Les inquisiteurs publièrent ensuite la sentence d'un autre accusé, mort croyant des hérétiques; on déclara ses biens confisqués, et s'il eut été encore vivant, et qu'il eût refusé de se convertir, on l'aurait abandonné au bras séculier. Une autre sentence rendue contre un homme mort fauteur des hérétiques, portait que ses ossemens seraient exhumés, sans cependant être brûlés, et que ses biens seraient confisqués. Un homme marié qui avait dit la messe sans avoir été ordonné, et une femme relapse, morts l'un et l'autre dans l'impénitence finale, furent condamnés à avoir leurs ossemens déterrés et brûlés.

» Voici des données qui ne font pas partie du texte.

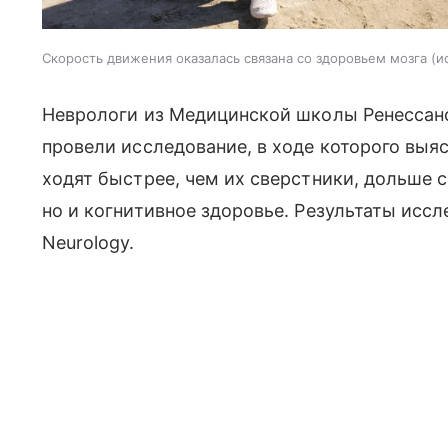
Скорость движения оказалась связана со здоровьем мозга
и
Неврологи из Медицинской школы Ренессанс
провели исследование, в ходе которого выя
ходят быстрее, чем их сверстники, дольше с
но и когнитивное здоровье. Результаты исс
Neurology.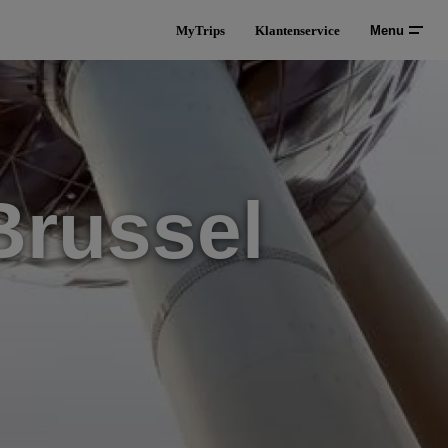
MyTrips
Klantenservice
Menu
Brussel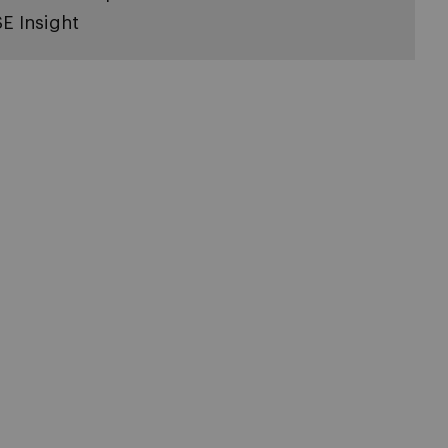
SE Insight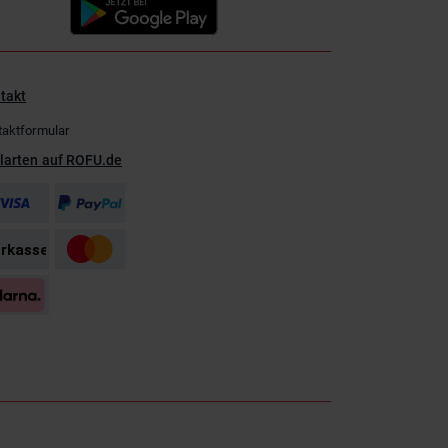
takt
taktformular
larten auf ROFU.de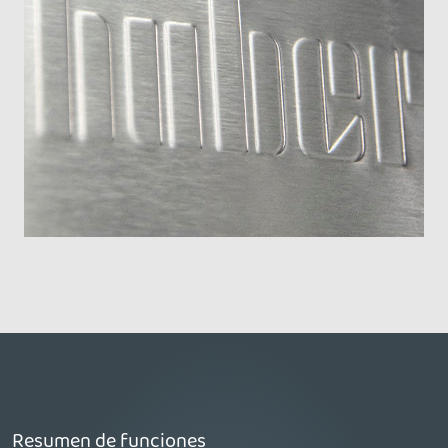
Resumen de funciones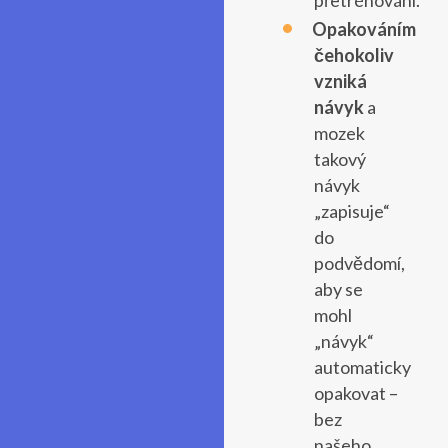
přetrénování.
Opakováním
čehokoliv
vzniká
návyk
a
mozek
takový
návyk
„zapisuje“
do
podvědomí,
aby se
mohl
„návyk“
automaticky
opakovat –
bez
našeho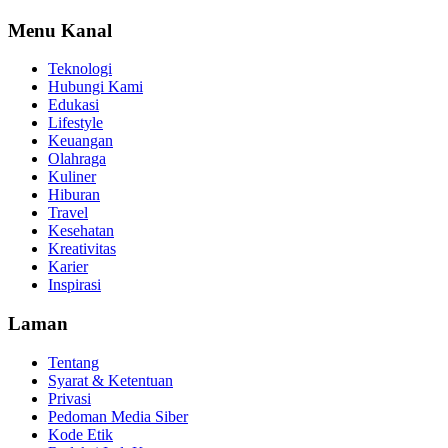
Menu Kanal
Teknologi
Hubungi Kami
Edukasi
Lifestyle
Keuangan
Olahraga
Kuliner
Hiburan
Travel
Kesehatan
Kreativitas
Karier
Inspirasi
Laman
Tentang
Syarat & Ketentuan
Privasi
Pedoman Media Siber
Kode Etik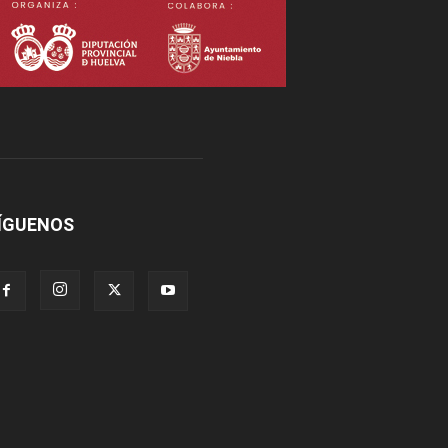
ÍGUENOS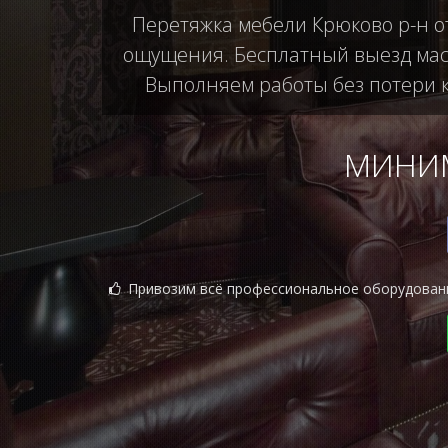
Перетяжка мебели Крюково р-н от
ощущения. Бесплатный выезд маст
Выполняем работы без потери ка
МИНИМ
Привозим всё профессиональное оборудован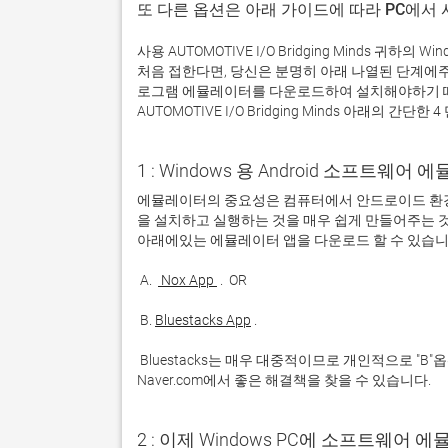
또 다른 옵션은 아래 가이드에 따라 PC에서
사용 AUTOMOTIVE I/O Bridging Minds 
처음 접한다면, 당신은 분명히 아래 나열된 단계에
로그램 에뮬레이터를 다운로드하여 설치해야하기 때
AUTOMOTIVE I/O Bridging Minds 아래의 간단
1 : Windows 용 Android 소프트웨
에뮬레이터의 중요성은 컴퓨터에서 안드로이드 환경
을 설치하고 실행하는 것을 매우 쉽게 만들어주는 것
 A. 
 Nox App 
 B. 
Bluestacks App
 Bluestacks는 매우 대중적이므로 개인적으로 "B"옵션을 사용하는 것이 좋습니다. 문제가 발생하면 Google 또는 
Naver.com에서 좋은 해결책을 찾을 수 있습니다. 
2 : 이제 Windows PC에 소프트웨어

On gardait pour la fin les grands coupables. La cérémonie était préparée avec art; c'était un véritable crescendo de sottises et de cruautés. Un prêtre bourguignon, qui avait embrassé l'hérésie des Vaudois, et qui était relaps, fut condamné à être dégradé et abandonné au bras séculier; on lui permit seulement, en cas qu'il fût repentant, de recevoir les sacremens de pénitence et d'eucharistie. On abandonna aussi au bras séculier deux Vaudois; et l'on condamna à être brûlé vif, un accusé qui, après avoir été convaincu d'hérésie en jugement, soit par sa propre confession, soit par témoins, avait rétracté ensuite sa confession; prétendant qu'il l'avait faite par la force de la torture; on lui donna cependant quinze jours pour se reconnaître, et l'on déclara qu'en cas qu'il avouât son crime dans cet intervalle, on ne le condamnerait qu'à une prison perpétuelle.

Ainsi finit cette longue, humiliante et sacrilége cérémonie: nous disons sacrilége, car c'est insulter, c'est outrager la divinité, que faire, en son nom, d'horribles parades de ce genre.